BofA fight back over $20 million settlement

by 30 Apr 2012

(Reuters) - Bank of America Corp (BAC.N) directors rejected allegations by unhappy shareholders that their proposed $20 million settlement of litigation over the purchase of Merrill Lynch & Co was made "on the cheap" and was the product of collusion.

The accord would resolve a New York lawsuit claiming the bank's board, including former Chief Executive Officer Kenneth Lewis, had hidden how Merrill was headed toward an eventual $15.84 billion quarterly loss, even as it was paying $3.6 billion of bonuses.

The settlement also called for governance changes, including the creation of a board-level committee of independent bank directors to assess major new transactions, court papers show.

Bank of America did not reveal the scope of Merrill's losses until after shareholders approved the merger in December 2008.

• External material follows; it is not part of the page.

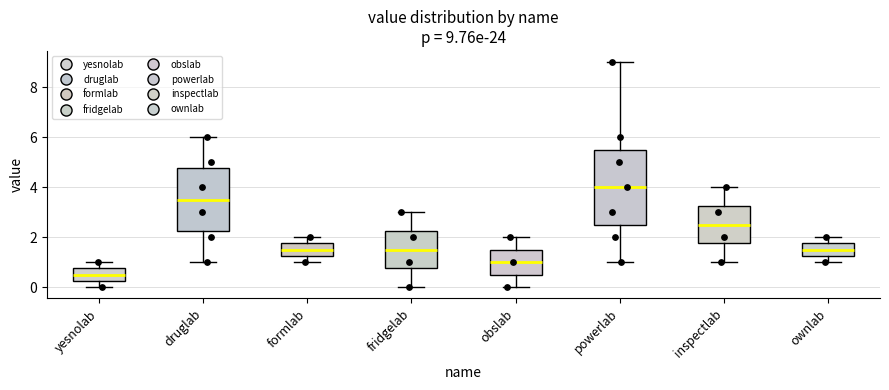

Which box's median line is the lowest?

yesnolab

In a Friday night filing in the U.S. District Court in Manhattan, directors said the objecting shareholders had no authority to block the settlement, which the shareholders fear would wipe out their claims in a similar lawsuit in Delaware.

The directors said the shareholders had waited an "inexcusably" long three years to get involved in the case and called their $5 billion damages claim "outrageous."

The directors also said there was "nothing collusive" about settlement talks.

"At bottom, the Delaware plaintiffs' arguments amount to nothing more than a dressed-up objection to the adequacy of the proposed settlement," the directors said.